気高さとの邂逅

 

 

 

 

 

 

 

おおむね晴れ。19度。

7時に起きる。

この時期に着ていた服が見当たらない。というよりも、どんな服を着ていたのか思い出せない。僕を見る妻の目が灰色になっていく。

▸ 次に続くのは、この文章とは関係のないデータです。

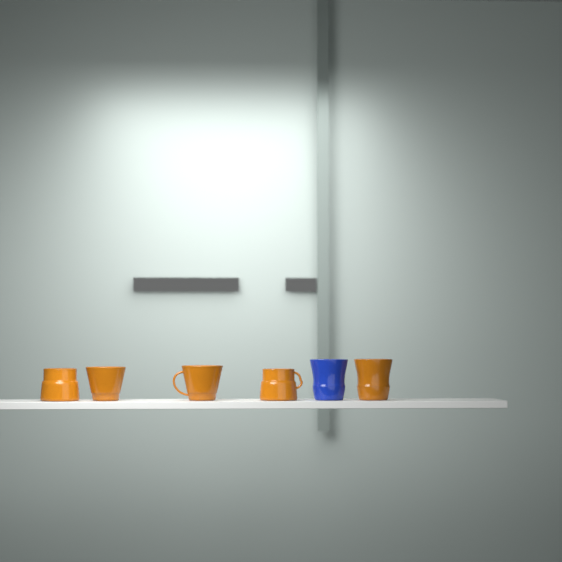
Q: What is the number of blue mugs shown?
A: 1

朝餉は、味噌汁(ジャガイモ・人参・玉葱・ワカメ)、フレンチトースト、コーヒー。

「アフリカの日々」より——

 

ハンブルクで老ハーゲンベックに会った時、彼が言ったことを思いだす。肉食獣をふくめたあらゆる動物のなかで、いちばん気を許せないのは鹿なのだという。ヒョウのほうがまだ信頼がおける。だが、若い鹿を信じても無駄なことで、おそかれ早かれ、そいつは後ろからおそいかかってくるだろうと、彼は話してくれた。

 

このあとに続く、若い雌鹿のルルとの思い出を綴った文章ほど美しいものはない。それは、筆者であるディネセンの己へ向ける眼差しとどこかで交錯している。そんな想像をするのは僕くらいかもしれないけれど。

昼餉は、ナッツ、コーヒー。

立派な雌鹿となったルルが、再会に訪れる描写——

 

 森に帰ったルルには威厳がそなわり、立派にひとりだちしていた。心のもちかたが変わり、今や落ちつきはらっていた。王位を要求して亡命を余儀なくされている若い王女と知りあった人が、後年権利を回復して王位につき、権勢にみちた彼女と再会する——私とルルとの再会は、まさにそんなふうだった。フランス王となったからには、オルレアン公時代の自分の不平不満は記憶にとどめないと宣言したルイ・フィリップ王にひけをとらないほど、ルルには卑小さのかけらもなかった。ルルはいまや完全にあるがままの自分となった。(中略)ルルはしばらく私を見つめていた。その紫がかった眼はまったく無表情で、またたきもしない。神々は決してまたたきしないという。私は牛の眼をもつ女神ヘラと対面している思いだった。

 

ディネセンが雌鹿の神々しさにまことの神を見たのは、どこかで僕らのアニミズムに通じている。だがそれも一瞬のことで、彼女はすぐ女神ヘラを呼び寄せてしまう。僕らは、神をほかの神に置換しない。

ウイスキーを求める。Teacher’s Highland Cream

夕餉は、鯖の塩焼き、味噌汁(大根・人参・玉葱・カボチャ・ネギ)、玄米ご飯、ウイスキーオンザロック。食後にナッツ。